··· Texte à lire
Urbanités du 15 mai 2023 - le compte rendu
Lionel Rinquet, modérateur de la soirée, souhaite la bienvenue au public nombre réuni au F’AR pour ce débat. Il passe immédiatement la parole à Marc Frochaux pour un mot d’introduction.
Introduction
Marc Frochaux, rédacteur en chef de la revue Tracés
Marc Frochaux se réjouit de cette occasion de débattre de façon critique et professionnelle. En préambule, il se demande s’il ne faut balayer les objectifs de société à 2000W fixés à l’époque, car aujourd’hui peu de quartiers parviennent à concilier urbanisation et mobilité.
Dès ses premières esquisses, le projet des Plaines-du-Loup a été pensé comme un quartier mixte et participatif, évitant ainsi la création d’un ghetto composé de personnes issues du même milieu social (comme c’est le cas dans les coopératives zurichoises). Marc Frochaux s’interroge : ne faudrait-il pas faire davantage confiance aux habitant·es qui portent ces projets de coopérative et à leurs propositions souvent ambitieuses et expérimentales ?
Il évoque également la question de la densité de ce nouveau quartier, qui accueillera à terme 11’000 personnes. Faut-il analyser le fonctionnement des pièces les plus denses du PPA1 avant de décider comment procéder dans le PPA2 ?
Enfin, il termine son introduction en évoquant le béton, matériau décrié dans le cadre de la pièce urbaine E qui a imposé des enveloppes extérieures en béton. Il se demande s’il aurait fallu faire davantage confiance aux architectes pour laisser plus de place à l’expérimentation.
Outils et labels pour la certification des quartiers durables, comment s’y retrouver dans cette jungle de labels ?
······
- Consigne 1:
D’après le compte rendu, combien de personnes le nouveau quartier accueillera-t-il à terme ?
- Consigne 2:
Recopiez le passage du compte rendu allant de « Il évoque également » jusqu’à « place à l’expérimentation. » inclus, en remplaçant « béton » par « bois ».
Les lignes n’ont aucun rôle dans cet exercice.
··· Données brutes
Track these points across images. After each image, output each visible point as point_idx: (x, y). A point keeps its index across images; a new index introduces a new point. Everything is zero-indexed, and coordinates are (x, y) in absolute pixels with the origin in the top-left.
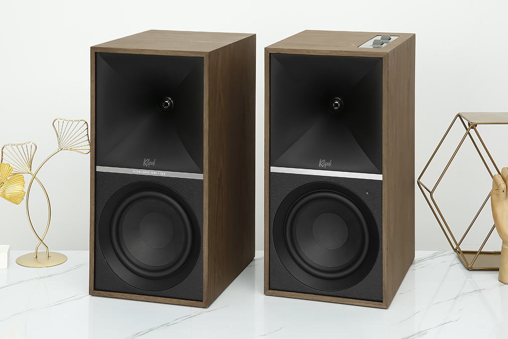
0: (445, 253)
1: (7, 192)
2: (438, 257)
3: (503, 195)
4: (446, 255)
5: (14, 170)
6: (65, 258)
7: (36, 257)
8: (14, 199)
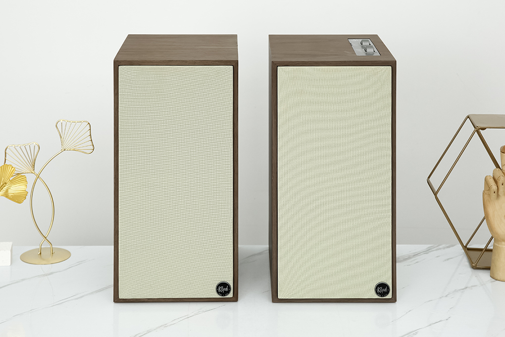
0: (440, 247)
1: (10, 191)
2: (433, 251)
3: (494, 196)
4: (440, 249)
5: (17, 170)
6: (68, 254)
7: (40, 254)
8: (18, 199)
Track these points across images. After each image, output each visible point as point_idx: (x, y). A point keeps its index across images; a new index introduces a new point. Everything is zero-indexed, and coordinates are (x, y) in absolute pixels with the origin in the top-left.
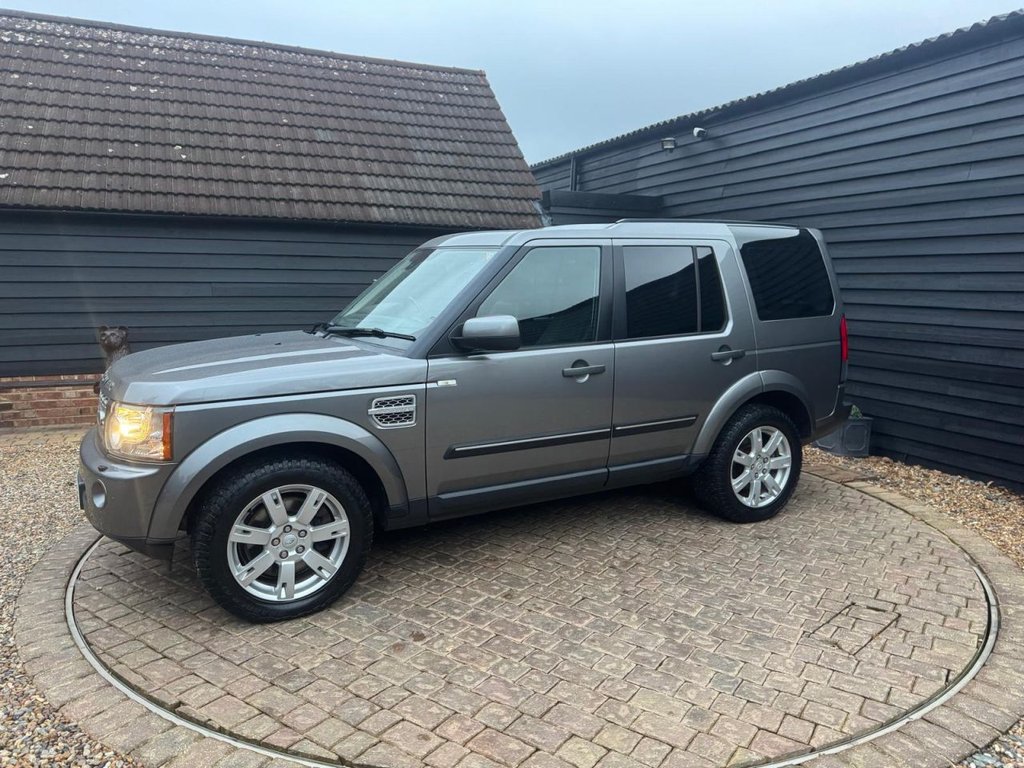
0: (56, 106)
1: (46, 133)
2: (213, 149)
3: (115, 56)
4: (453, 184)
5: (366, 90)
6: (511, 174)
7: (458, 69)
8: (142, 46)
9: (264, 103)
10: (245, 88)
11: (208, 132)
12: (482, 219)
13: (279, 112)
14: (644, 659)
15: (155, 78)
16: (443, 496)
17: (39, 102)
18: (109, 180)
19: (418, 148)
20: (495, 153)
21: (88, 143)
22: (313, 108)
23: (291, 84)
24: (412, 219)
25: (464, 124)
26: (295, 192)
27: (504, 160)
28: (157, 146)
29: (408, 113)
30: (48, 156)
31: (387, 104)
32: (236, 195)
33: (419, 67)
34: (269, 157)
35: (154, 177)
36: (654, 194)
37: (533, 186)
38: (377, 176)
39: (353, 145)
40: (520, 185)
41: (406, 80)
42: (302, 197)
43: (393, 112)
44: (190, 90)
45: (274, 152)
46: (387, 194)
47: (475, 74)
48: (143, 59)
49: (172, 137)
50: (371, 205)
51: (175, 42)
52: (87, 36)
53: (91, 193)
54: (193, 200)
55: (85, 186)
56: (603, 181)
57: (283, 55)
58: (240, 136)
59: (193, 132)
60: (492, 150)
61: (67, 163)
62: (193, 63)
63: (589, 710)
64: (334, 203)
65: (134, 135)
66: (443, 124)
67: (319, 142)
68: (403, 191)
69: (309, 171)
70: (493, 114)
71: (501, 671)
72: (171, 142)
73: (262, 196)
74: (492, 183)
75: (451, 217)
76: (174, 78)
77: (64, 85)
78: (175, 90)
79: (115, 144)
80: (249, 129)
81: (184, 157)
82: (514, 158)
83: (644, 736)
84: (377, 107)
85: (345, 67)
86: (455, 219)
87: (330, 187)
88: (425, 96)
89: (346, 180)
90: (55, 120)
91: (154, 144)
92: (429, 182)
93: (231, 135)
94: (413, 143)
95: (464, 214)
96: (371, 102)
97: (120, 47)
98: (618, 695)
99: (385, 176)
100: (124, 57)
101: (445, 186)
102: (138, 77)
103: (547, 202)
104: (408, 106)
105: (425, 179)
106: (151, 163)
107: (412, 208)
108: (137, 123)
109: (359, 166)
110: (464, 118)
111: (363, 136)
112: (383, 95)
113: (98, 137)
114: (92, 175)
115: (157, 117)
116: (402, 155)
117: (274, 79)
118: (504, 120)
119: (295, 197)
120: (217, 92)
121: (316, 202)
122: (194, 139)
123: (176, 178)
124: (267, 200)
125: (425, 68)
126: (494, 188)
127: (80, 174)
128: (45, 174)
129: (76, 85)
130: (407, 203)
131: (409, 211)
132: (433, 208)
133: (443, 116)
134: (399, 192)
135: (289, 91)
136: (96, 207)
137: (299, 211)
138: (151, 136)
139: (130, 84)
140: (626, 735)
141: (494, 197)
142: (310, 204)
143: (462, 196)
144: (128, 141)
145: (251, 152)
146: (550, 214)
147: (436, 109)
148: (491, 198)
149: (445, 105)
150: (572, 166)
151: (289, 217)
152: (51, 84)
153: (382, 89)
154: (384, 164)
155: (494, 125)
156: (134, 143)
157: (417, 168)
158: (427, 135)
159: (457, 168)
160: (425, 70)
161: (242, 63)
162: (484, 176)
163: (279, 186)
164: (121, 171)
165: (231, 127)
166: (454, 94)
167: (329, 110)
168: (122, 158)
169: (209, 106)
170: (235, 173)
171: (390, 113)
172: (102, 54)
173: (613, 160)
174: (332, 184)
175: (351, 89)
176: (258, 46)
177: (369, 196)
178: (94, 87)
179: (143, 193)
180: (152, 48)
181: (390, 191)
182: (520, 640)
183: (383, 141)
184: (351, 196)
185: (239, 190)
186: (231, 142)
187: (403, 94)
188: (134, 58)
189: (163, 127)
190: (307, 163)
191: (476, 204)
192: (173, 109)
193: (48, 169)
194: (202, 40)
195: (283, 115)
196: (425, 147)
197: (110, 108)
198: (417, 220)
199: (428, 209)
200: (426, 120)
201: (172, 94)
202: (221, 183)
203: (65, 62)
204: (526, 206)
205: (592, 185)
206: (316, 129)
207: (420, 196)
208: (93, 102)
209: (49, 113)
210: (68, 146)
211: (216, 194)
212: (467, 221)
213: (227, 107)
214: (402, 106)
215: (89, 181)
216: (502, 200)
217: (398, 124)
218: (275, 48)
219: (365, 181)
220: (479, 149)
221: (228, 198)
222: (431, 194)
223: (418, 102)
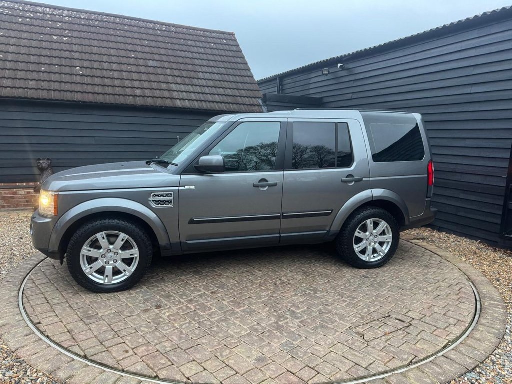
······
- Réponse 1:
Le quartier accueillera à terme 11’000 personnes.

- Réponse 2:
Il évoque également la question de la densité de ce nouveau quartier, qui accueillera à terme 11’000 personnes. Faut-il analyser le fonctionnement des pièces les plus denses du PPA1 avant de décider comment procéder dans le PPA2 ?
Enfin, il termine son introduction en évoquant le bois, matériau décrié dans le cadre de la pièce urbaine E qui a imposé des enveloppes extérieures en bois. Il se demande s’il aurait fallu faire davantage confiance aux architectes pour laisser plus de place à l’expérimentation.